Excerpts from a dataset
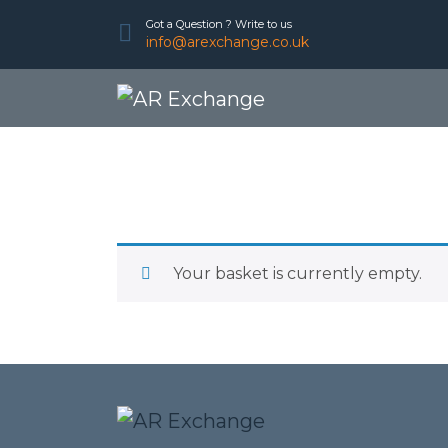
Got a Question ? Write to us
info@arexchange.co.uk
Your basket is currently empty.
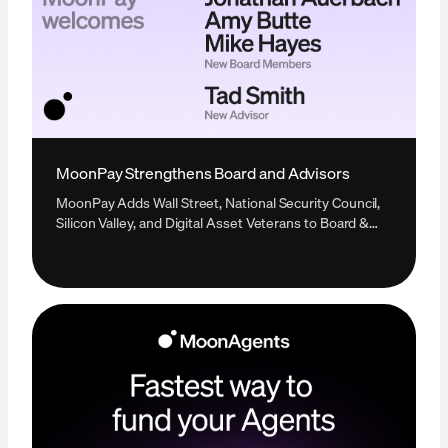
MoonPay Strengthens Board and Advisors
MoonPay Adds Wall Street, National Security Council,
Silicon Valley, and Digital Asset Veterans to Board &
Advisors in Single Expansion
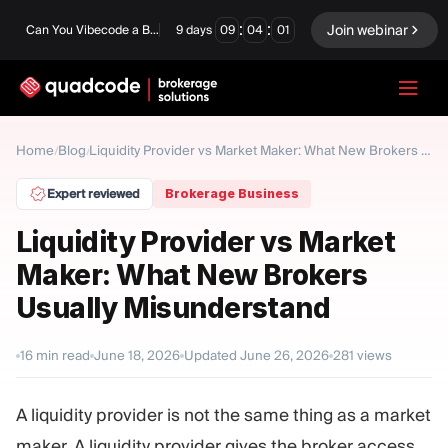
:
:
Join webinar
Can You Vibecode a Brokerage Platform?
9
days
09
04
00
LANGUAGE
Home
Blog
/
/
Liquidity Provider vs Market Maker: What New Brokers Usually Misunderstand
English
Expert reviewed
Brokerage Business
Liquidity Provider vs Market
Maker: What New Brokers
Turnkey Solution
Binary Options
Usually Misunderstand
Forex / CFD
Exchange & Clearing
16
min read
June 18, 2026
Updated
June 26, 2026
281
views
Prop Firm
A liquidity provider is not the same thing as a market
MODULES
maker. A liquidity provider gives the broker access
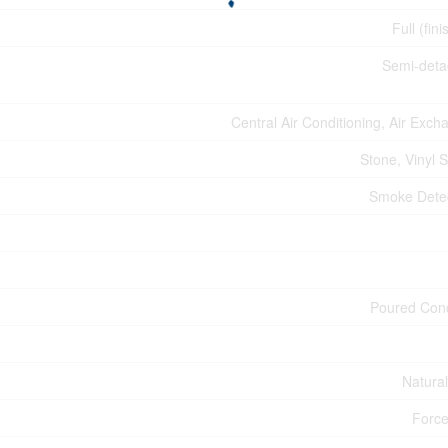
Full (fin
Semi-det
Central Air Conditioning, Air Exch
Stone, Vinyl S
Smoke Dete
Poured Con
Natura
Force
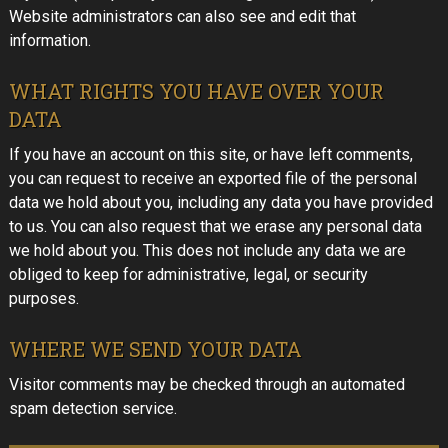
Website administrators can also see and edit that
information.
WHAT RIGHTS YOU HAVE OVER YOUR
DATA
If you have an account on this site, or have left comments,
you can request to receive an exported file of the personal
data we hold about you, including any data you have provided
to us. You can also request that we erase any personal data
we hold about you. This does not include any data we are
obliged to keep for administrative, legal, or security
purposes.
WHERE WE SEND YOUR DATA
Visitor comments may be checked through an automated
spam detection service.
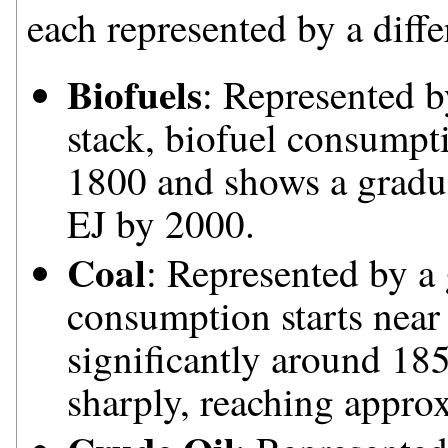
each represented by a diffe
Biofuels
: Represented b
stack, biofuel consumpti
1800 and shows a gradua
EJ by 2000.
Coal
: Represented by a 
consumption starts near 
significantly around 185
sharply, reaching appro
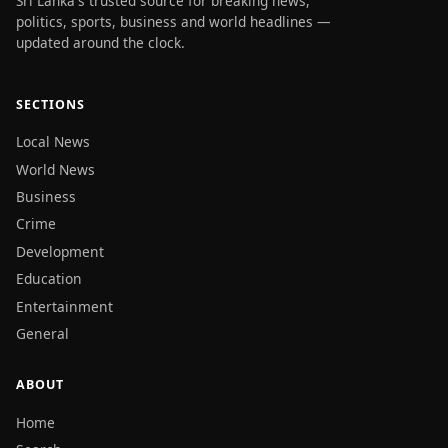
Sri Lanka's trusted source for breaking news,
politics, sports, business and world headlines —
updated around the clock.
SECTIONS
Local News
World News
Business
Crime
Development
Education
Entertainment
General
ABOUT
Home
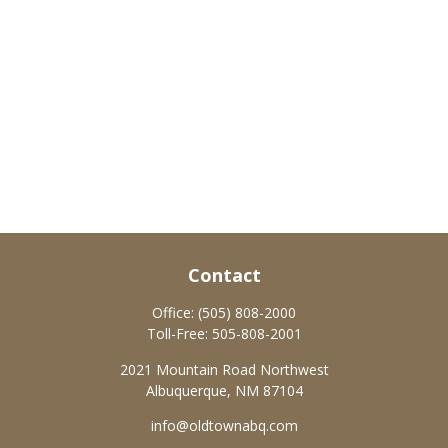
Contact
Office:
(505) 808-2000
Toll-Free:
505-808-2001
2021 Mountain Road Northwest
Albuquerque,
NM
87104
info@oldtownabq.com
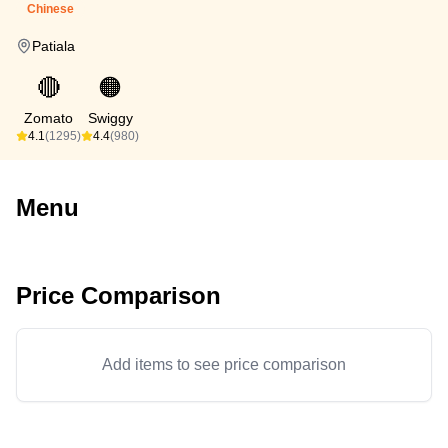
Chinese
Patiala
🔴
🟠
Zomato
Swiggy
4.1
(1295)
4.4
(980)
Menu
Price Comparison
Add items to see price comparison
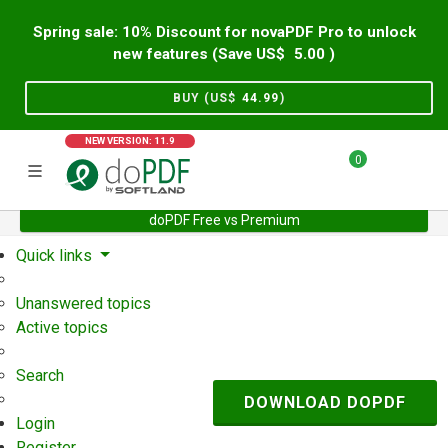
Spring sale: 10% Discount for novaPDF Pro to unlock
new features (Save US$
5.00
)
BUY (US$
44.99
)
NEW VERSION: 11.9
0
doPDF Free vs Premium
Home
Support
User Forum
Quick links
Unanswered topics
Active topics
Search
DOWNLOAD DOPDF
Login
Register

> [What to do]: Retype the text of every item above, character for character, leaving out the pictures.

> [Written answer]:
Got a Question ? Write to us
info@arexchange.co.uk
Your basket is currently empty.
MoonPay Strengthens Board and Advisors
MoonPay Adds Wall Street, National Security Council,
Silicon Valley, and Digital Asset Veterans to Board &
Advisors in Single Expansion
:
:
Join webinar
Can You Vibecode a Brokerage Platform?
9
days
09
04
00
LANGUAGE
Home
Blog
/
/
Liquidity Provider vs Market Maker: What New Brokers Usually Misunderstand
English
Expert reviewed
Brokerage Business
Liquidity Provider vs Market
Maker: What New Brokers
Turnkey Solution
Binary Options
Usually Misunderstand
Forex / CFD
Exchange & Clearing
16
min read
June 18, 2026
Updated
June 26, 2026
281
views
Prop Firm
A liquidity provider is not the same thing as a market
MODULES
maker. A liquidity provider gives the broker access
Full (fin
Semi-det
Central Air Conditioning, Air Exch
Stone, Vinyl S
Smoke Dete
Poured Con
Natura
Force
Website administrators can also see and edit that
information.
WHAT RIGHTS YOU HAVE OVER YOUR
DATA
If you have an account on this site, or have left comments,
you can request to receive an exported file of the personal
data we hold about you, including any data you have provided
to us. You can also request that we erase any personal data
we hold about you. This does not include any data we are
obliged to keep for administrative, legal, or security
purposes.
WHERE WE SEND YOUR DATA
Visitor comments may be checked through an automated
spam detection service.
each represented by a diffe
Biofuels
: Represented b
stack, biofuel consumpti
1800 and shows a gradua
EJ by 2000.
Coal
: Represented by a 
consumption starts near 
significantly around 185
sharply, reaching appro
Sri Lanka's trusted source for breaking news,
politics, sports, business and world headlines —
updated around the clock.
SECTIONS
Local News
World News
Business
Crime
Development
Education
Entertainment
General
ABOUT
Home
Contact
Office:
(505) 808-2000
Toll-Free:
505-808-2001
2021 Mountain Road Northwest
Albuquerque,
NM
87104
info@oldtownabq.com
Chinese
Patiala
🔴
🟠
Zomato
Swiggy
4.1
(1295)
4.4
(980)
Menu
Price Comparison
Add items to see price comparison
Spring sale: 10% Discount for novaPDF Pro to unlock
new features (Save US$
5.00
)
BUY (US$
44.99
)
NEW VERSION: 11.9
0
doPDF Free vs Premium
Home
Support
User Forum
Quick links
Unanswered topics
Active topics
Search
DOWNLOAD DOPDF
Login
Register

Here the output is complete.